WHAT TO DO =
Rewrite every line of the data below, substituting "Dacia" for each "Renault" and keeping everything else the same. Omit the pictures.

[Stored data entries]
= Beginning of Section =

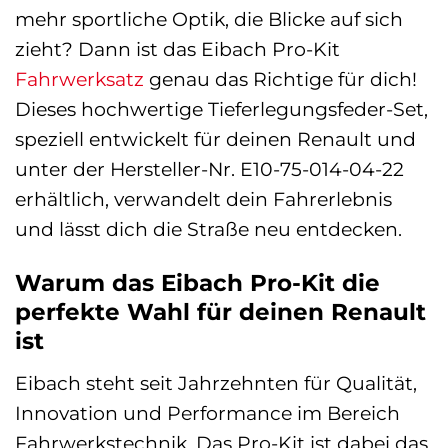
mehr sportliche Optik, die Blicke auf sich
zieht? Dann ist das Eibach Pro-Kit
Fahrwerksatz
genau das Richtige für dich!
Dieses hochwertige Tieferlegungsfeder-Set,
speziell entwickelt für deinen Renault und
unter der Hersteller-Nr. E10-75-014-04-22
erhältlich, verwandelt dein Fahrerlebnis
und lässt dich die Straße neu entdecken.
Warum das Eibach Pro-Kit die
perfekte Wahl für deinen Renault
ist
Eibach steht seit Jahrzehnten für Qualität,
Innovation und Performance im Bereich
Fahrwerkstechnik. Das Pro-Kit ist dabei das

= End of Section =

TASK RESULT =
mehr sportliche Optik, die Blicke auf sich
zieht? Dann ist das Eibach Pro-Kit
Fahrwerksatz
genau das Richtige für dich!
Dieses hochwertige Tieferlegungsfeder-Set,
speziell entwickelt für deinen Dacia und
unter der Hersteller-Nr. E10-75-014-04-22
erhältlich, verwandelt dein Fahrerlebnis
und lässt dich die Straße neu entdecken.
Warum das Eibach Pro-Kit die
perfekte Wahl für deinen Dacia
ist
Eibach steht seit Jahrzehnten für Qualität,
Innovation und Performance im Bereich
Fahrwerkstechnik. Das Pro-Kit ist dabei das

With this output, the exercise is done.